Requirement: Reproduce every line of the records below verbatim, in the order given.

(Stored records)
************
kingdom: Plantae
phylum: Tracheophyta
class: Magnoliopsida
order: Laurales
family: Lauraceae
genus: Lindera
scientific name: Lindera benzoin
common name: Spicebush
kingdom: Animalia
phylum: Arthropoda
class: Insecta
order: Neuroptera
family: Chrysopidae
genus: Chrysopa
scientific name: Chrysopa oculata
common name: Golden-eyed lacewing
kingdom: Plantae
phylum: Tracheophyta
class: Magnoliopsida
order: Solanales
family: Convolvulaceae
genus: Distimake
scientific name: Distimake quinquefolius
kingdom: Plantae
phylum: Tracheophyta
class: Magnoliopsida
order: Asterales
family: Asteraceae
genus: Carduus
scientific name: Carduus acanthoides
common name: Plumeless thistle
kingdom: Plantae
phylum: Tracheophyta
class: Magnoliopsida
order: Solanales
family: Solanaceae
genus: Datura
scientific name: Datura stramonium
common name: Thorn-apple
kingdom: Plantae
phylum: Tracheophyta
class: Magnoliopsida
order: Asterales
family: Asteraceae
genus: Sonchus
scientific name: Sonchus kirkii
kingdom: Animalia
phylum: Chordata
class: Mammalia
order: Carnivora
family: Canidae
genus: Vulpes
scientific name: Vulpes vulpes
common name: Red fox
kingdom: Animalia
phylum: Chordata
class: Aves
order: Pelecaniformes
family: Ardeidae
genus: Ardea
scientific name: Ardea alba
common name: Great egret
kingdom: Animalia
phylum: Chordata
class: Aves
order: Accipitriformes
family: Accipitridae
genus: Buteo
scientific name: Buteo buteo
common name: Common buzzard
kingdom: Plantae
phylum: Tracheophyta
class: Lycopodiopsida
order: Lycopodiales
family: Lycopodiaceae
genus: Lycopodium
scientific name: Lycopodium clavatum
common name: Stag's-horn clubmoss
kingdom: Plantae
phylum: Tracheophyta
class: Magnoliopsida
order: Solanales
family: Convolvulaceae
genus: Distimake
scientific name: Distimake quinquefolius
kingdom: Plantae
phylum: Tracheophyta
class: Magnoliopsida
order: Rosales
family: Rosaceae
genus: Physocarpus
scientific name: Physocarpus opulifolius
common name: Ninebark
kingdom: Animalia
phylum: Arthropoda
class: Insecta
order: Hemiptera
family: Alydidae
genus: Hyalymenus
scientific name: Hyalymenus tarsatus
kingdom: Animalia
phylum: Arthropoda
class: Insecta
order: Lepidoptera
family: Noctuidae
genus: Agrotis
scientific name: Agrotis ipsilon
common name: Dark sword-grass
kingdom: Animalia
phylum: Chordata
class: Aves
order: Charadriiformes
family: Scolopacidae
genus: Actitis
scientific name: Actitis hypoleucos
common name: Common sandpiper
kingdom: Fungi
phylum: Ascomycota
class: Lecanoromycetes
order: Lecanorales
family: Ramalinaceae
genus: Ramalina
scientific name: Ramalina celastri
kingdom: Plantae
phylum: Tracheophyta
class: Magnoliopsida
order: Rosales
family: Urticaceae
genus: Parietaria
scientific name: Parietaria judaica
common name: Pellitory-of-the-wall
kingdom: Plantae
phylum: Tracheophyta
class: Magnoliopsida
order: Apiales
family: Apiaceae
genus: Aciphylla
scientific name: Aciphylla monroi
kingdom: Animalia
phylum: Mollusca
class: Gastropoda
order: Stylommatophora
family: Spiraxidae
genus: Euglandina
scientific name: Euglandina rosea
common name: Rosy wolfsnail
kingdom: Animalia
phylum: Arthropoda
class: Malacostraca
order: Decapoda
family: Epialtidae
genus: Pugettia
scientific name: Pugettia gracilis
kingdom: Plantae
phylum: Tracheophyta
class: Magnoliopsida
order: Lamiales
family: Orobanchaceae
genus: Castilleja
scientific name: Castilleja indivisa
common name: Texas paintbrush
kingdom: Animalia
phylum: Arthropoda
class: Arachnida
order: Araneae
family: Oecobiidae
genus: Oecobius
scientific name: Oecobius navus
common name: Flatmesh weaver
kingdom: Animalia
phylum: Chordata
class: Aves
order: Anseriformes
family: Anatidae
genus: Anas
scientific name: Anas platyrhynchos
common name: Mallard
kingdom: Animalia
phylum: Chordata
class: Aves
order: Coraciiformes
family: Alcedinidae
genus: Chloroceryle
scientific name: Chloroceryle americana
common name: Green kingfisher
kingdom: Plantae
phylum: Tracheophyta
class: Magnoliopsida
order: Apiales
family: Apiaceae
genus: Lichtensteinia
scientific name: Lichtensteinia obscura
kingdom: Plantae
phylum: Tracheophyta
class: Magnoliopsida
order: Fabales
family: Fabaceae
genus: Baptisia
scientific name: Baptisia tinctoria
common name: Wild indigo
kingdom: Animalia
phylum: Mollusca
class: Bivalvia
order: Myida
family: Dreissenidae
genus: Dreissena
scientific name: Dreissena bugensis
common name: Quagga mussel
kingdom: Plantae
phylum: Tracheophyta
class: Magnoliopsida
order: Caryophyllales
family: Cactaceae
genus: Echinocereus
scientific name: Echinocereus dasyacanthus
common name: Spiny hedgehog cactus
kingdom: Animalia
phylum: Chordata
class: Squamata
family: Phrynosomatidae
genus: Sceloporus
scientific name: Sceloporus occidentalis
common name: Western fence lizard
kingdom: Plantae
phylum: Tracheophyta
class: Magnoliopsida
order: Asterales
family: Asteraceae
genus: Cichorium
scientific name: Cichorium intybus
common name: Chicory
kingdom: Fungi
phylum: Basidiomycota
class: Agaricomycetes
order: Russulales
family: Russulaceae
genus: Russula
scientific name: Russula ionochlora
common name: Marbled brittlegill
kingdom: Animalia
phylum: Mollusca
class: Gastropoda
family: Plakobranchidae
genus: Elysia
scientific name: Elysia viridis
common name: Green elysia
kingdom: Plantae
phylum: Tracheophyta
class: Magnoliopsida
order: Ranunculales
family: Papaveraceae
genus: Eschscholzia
************
Completed exercise:
kingdom: Plantae
phylum: Tracheophyta
class: Magnoliopsida
order: Laurales
family: Lauraceae
genus: Lindera
scientific name: Lindera benzoin
common name: Spicebush
kingdom: Animalia
phylum: Arthropoda
class: Insecta
order: Neuroptera
family: Chrysopidae
genus: Chrysopa
scientific name: Chrysopa oculata
common name: Golden-eyed lacewing
kingdom: Plantae
phylum: Tracheophyta
class: Magnoliopsida
order: Solanales
family: Convolvulaceae
genus: Distimake
scientific name: Distimake quinquefolius
kingdom: Plantae
phylum: Tracheophyta
class: Magnoliopsida
order: Asterales
family: Asteraceae
genus: Carduus
scientific name: Carduus acanthoides
common name: Plumeless thistle
kingdom: Plantae
phylum: Tracheophyta
class: Magnoliopsida
order: Solanales
family: Solanaceae
genus: Datura
scientific name: Datura stramonium
common name: Thorn-apple
kingdom: Plantae
phylum: Tracheophyta
class: Magnoliopsida
order: Asterales
family: Asteraceae
genus: Sonchus
scientific name: Sonchus kirkii
kingdom: Animalia
phylum: Chordata
class: Mammalia
order: Carnivora
family: Canidae
genus: Vulpes
scientific name: Vulpes vulpes
common name: Red fox
kingdom: Animalia
phylum: Chordata
class: Aves
order: Pelecaniformes
family: Ardeidae
genus: Ardea
scientific name: Ardea alba
common name: Great egret
kingdom: Animalia
phylum: Chordata
class: Aves
order: Accipitriformes
family: Accipitridae
genus: Buteo
scientific name: Buteo buteo
common name: Common buzzard
kingdom: Plantae
phylum: Tracheophyta
class: Lycopodiopsida
order: Lycopodiales
family: Lycopodiaceae
genus: Lycopodium
scientific name: Lycopodium clavatum
common name: Stag's-horn clubmoss
kingdom: Plantae
phylum: Tracheophyta
class: Magnoliopsida
order: Solanales
family: Convolvulaceae
genus: Distimake
scientific name: Distimake quinquefolius
kingdom: Plantae
phylum: Tracheophyta
class: Magnoliopsida
order: Rosales
family: Rosaceae
genus: Physocarpus
scientific name: Physocarpus opulifolius
common name: Ninebark
kingdom: Animalia
phylum: Arthropoda
class: Insecta
order: Hemiptera
family: Alydidae
genus: Hyalymenus
scientific name: Hyalymenus tarsatus
kingdom: Animalia
phylum: Arthropoda
class: Insecta
order: Lepidoptera
family: Noctuidae
genus: Agrotis
scientific name: Agrotis ipsilon
common name: Dark sword-grass
kingdom: Animalia
phylum: Chordata
class: Aves
order: Charadriiformes
family: Scolopacidae
genus: Actitis
scientific name: Actitis hypoleucos
common name: Common sandpiper
kingdom: Fungi
phylum: Ascomycota
class: Lecanoromycetes
order: Lecanorales
family: Ramalinaceae
genus: Ramalina
scientific name: Ramalina celastri
kingdom: Plantae
phylum: Tracheophyta
class: Magnoliopsida
order: Rosales
family: Urticaceae
genus: Parietaria
scientific name: Parietaria judaica
common name: Pellitory-of-the-wall
kingdom: Plantae
phylum: Tracheophyta
class: Magnoliopsida
order: Apiales
family: Apiaceae
genus: Aciphylla
scientific name: Aciphylla monroi
kingdom: Animalia
phylum: Mollusca
class: Gastropoda
order: Stylommatophora
family: Spiraxidae
genus: Euglandina
scientific name: Euglandina rosea
common name: Rosy wolfsnail
kingdom: Animalia
phylum: Arthropoda
class: Malacostraca
order: Decapoda
family: Epialtidae
genus: Pugettia
scientific name: Pugettia gracilis
kingdom: Plantae
phylum: Tracheophyta
class: Magnoliopsida
order: Lamiales
family: Orobanchaceae
genus: Castilleja
scientific name: Castilleja indivisa
common name: Texas paintbrush
kingdom: Animalia
phylum: Arthropoda
class: Arachnida
order: Araneae
family: Oecobiidae
genus: Oecobius
scientific name: Oecobius navus
common name: Flatmesh weaver
kingdom: Animalia
phylum: Chordata
class: Aves
order: Anseriformes
family: Anatidae
genus: Anas
scientific name: Anas platyrhynchos
common name: Mallard
kingdom: Animalia
phylum: Chordata
class: Aves
order: Coraciiformes
family: Alcedinidae
genus: Chloroceryle
scientific name: Chloroceryle americana
common name: Green kingfisher
kingdom: Plantae
phylum: Tracheophyta
class: Magnoliopsida
order: Apiales
family: Apiaceae
genus: Lichtensteinia
scientific name: Lichtensteinia obscura
kingdom: Plantae
phylum: Tracheophyta
class: Magnoliopsida
order: Fabales
family: Fabaceae
genus: Baptisia
scientific name: Baptisia tinctoria
common name: Wild indigo
kingdom: Animalia
phylum: Mollusca
class: Bivalvia
order: Myida
family: Dreissenidae
genus: Dreissena
scientific name: Dreissena bugensis
common name: Quagga mussel
kingdom: Plantae
phylum: Tracheophyta
class: Magnoliopsida
order: Caryophyllales
family: Cactaceae
genus: Echinocereus
scientific name: Echinocereus dasyacanthus
common name: Spiny hedgehog cactus
kingdom: Animalia
phylum: Chordata
class: Squamata
family: Phrynosomatidae
genus: Sceloporus
scientific name: Sceloporus occidentalis
common name: Western fence lizard
kingdom: Plantae
phylum: Tracheophyta
class: Magnoliopsida
order: Asterales
family: Asteraceae
genus: Cichorium
scientific name: Cichorium intybus
common name: Chicory
kingdom: Fungi
phylum: Basidiomycota
class: Agaricomycetes
order: Russulales
family: Russulaceae
genus: Russula
scientific name: Russula ionochlora
common name: Marbled brittlegill
kingdom: Animalia
phylum: Mollusca
class: Gastropoda
family: Plakobranchidae
genus: Elysia
scientific name: Elysia viridis
common name: Green elysia
kingdom: Plantae
phylum: Tracheophyta
class: Magnoliopsida
order: Ranunculales
family: Papaveraceae
genus: Eschscholzia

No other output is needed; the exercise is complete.